She claims she tried to address her concerns about his mental health with his probation officer two weeks prior to the shooting.

According to Wright, her son spent the majority of his life incarcerated and was first locked up when he was 17-years-old.

“He wasn’t the monster they made him out to be,” (no, he was see below) cried Valerie Wright. “I reached out to his probation officer and asked her to help with my son because he was mentally ill.”

Deshaun Wright had been temporarily staying at the home on Ferndale Street where his life came to an end. (This is better known as suicide my cop)

A woman whom his father shares a child with, told police she asked Deshaun to vacate the premises.

She claimed he refused to leave, threatened other residents with a firearm and held the gun to one resident’s head. 

“I’m still waiting for a call. They haven’t called me about my child dead. (don't hold your breath) I’m still waiting for that call,” said Wright’s mother.

She and other family members gathered at the scene on Sunday night to demand answers.

They claim they were not contacted by authorities during the standoff, and they’re convinced they could have helped with negotiations.

“We could’ve helped him. We could’ve told you what he meant,” (No, they knew what he wanted, and BPD obliged) said niece Tiayza Wright. “We asked for help two weeks prior. We knew my uncle had a mental illness.”

Boston 25 News first reached out to Boston Police the day after the standoff about the family’s claims.

Boston Police declined to comment on the family’s claims and again declined to comment on Sunday night.

A BPD spokesperson cited the ongoing investigation and referred all questions to the Suffolk County District Attorney’s Office.

“How can you release someone who went to prison at 17 after 20 years with no wrap-around services, no follow-up,” said Minister Randy Muhammad. “We need to look at what is happening to our young men in these prisons.”

As 25 investigates first reported, Wright was sentenced to prison for assault with intent to murder in Suffolk County in 2004.

A law enforcement source told Boston 25 News Wright was so violent that he was sent to a facility in Nevada where he wouldn’t have any known affiliations.

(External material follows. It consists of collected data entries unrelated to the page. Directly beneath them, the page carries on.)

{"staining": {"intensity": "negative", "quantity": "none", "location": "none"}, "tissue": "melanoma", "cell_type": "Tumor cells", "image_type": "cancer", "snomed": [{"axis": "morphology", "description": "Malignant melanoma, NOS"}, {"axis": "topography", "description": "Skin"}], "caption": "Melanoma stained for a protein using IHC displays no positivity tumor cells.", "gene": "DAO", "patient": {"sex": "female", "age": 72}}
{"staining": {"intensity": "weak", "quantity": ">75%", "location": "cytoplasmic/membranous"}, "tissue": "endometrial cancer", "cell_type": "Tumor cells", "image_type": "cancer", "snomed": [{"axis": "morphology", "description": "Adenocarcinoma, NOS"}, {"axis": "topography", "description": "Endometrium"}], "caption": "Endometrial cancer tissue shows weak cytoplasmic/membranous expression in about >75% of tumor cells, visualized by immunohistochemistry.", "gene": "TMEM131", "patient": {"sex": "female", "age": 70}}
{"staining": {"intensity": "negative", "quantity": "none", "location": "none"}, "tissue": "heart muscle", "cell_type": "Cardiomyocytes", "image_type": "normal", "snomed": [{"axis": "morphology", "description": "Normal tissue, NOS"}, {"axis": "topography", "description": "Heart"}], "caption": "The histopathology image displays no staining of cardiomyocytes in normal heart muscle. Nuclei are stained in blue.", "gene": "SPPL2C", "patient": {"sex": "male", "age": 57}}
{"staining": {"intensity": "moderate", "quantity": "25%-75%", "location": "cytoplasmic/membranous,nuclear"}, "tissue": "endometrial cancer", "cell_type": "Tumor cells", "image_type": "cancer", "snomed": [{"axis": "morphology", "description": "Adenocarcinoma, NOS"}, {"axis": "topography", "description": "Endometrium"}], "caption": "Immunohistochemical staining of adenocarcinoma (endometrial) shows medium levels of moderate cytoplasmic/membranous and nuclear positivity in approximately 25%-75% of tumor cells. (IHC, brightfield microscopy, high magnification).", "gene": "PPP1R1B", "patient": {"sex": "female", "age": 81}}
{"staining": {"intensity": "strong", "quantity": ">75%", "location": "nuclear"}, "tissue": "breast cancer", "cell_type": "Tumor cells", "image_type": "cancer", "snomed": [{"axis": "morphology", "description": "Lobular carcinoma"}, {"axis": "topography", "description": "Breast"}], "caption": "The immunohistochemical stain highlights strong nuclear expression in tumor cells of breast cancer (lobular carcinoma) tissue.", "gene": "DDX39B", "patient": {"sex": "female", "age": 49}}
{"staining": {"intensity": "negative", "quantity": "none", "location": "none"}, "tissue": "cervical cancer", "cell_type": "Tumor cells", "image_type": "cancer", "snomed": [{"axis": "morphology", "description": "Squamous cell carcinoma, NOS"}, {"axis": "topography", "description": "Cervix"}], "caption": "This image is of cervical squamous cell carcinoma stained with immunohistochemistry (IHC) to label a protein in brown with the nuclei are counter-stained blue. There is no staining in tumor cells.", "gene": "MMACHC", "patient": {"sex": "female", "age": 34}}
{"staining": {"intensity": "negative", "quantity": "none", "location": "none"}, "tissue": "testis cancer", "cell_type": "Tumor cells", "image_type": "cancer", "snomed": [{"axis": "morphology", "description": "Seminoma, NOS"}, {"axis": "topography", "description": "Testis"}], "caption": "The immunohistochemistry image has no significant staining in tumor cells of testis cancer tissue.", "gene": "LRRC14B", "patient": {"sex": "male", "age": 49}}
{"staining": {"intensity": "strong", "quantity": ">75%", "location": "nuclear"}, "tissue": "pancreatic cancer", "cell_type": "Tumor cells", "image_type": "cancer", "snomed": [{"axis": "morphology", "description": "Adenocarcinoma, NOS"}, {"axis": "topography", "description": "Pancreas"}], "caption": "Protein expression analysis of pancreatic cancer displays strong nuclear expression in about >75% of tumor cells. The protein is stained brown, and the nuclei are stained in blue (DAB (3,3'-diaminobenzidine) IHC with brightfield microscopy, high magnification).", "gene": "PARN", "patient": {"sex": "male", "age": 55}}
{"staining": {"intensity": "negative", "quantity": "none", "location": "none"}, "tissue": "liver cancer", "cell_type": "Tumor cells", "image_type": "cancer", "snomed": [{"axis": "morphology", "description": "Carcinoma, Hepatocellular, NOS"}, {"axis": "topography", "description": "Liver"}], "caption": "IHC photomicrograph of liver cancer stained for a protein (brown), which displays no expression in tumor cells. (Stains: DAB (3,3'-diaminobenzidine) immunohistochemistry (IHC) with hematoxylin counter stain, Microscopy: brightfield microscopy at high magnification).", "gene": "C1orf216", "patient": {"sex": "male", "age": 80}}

We asked Wright’s sister about the violent behavior described during his years in prison. She tells us he also faced a lot of violence while behind bars. She believes that took a toll on him over the years. (Then he shouldn't have tried to kill a person in 2004)


----------



## KPD54 (Oct 30, 2020)

another hero of the BLM movement


----------



## USAF286 (May 20, 2011)

I’ve heard moms opinion, what about dads?


----------



## CCCSD (Jul 30, 2017)

Valerie can eat a bag of dicks. Fuck this “he was wonderful…” BS. Kid was a fucking KILLER who deserved everything he got.


----------



## mpd61 (Aug 7, 2002)

"searching for more answers" Pretty much sums it up. answers like "can I sue the city and win?" 
At times like this all I can think is if only the legislature had implemented the police reform act sooner. Things like this will thankfully end when the last of the Bridge Academy graduates in 2024.


----------



## EUPD377 (Jan 30, 2020)

Fuck that. The media needs to stop giving these assholes a platform. Nearly everyone who has family killed by LE bitches about how their son/daughter/cousin/whatever was a great person and it’s somehow the fault of the system that they went ballistic. They act like it’s some kind of big scoop every time some mother comes out and says “hey I know my son raped a four year old, murdered his wife, set a church daycare on fire, and shot four cops, but he’s not the bad guy that those rotten cops are making him out to be”. Go to hell.

Glad the officers made it and he’s taking a dirt nap.


----------



## Drebbin (May 1, 2015)

Sounds like he was worse than they made him out to be.


----------



## CCCSD (Jul 30, 2017)

Ya know, this shit used to NEVER be an issue…


----------



## Inspector71 (Sep 30, 2007)

Has Michelle Wu written this Mother a check and said sorry yet?


----------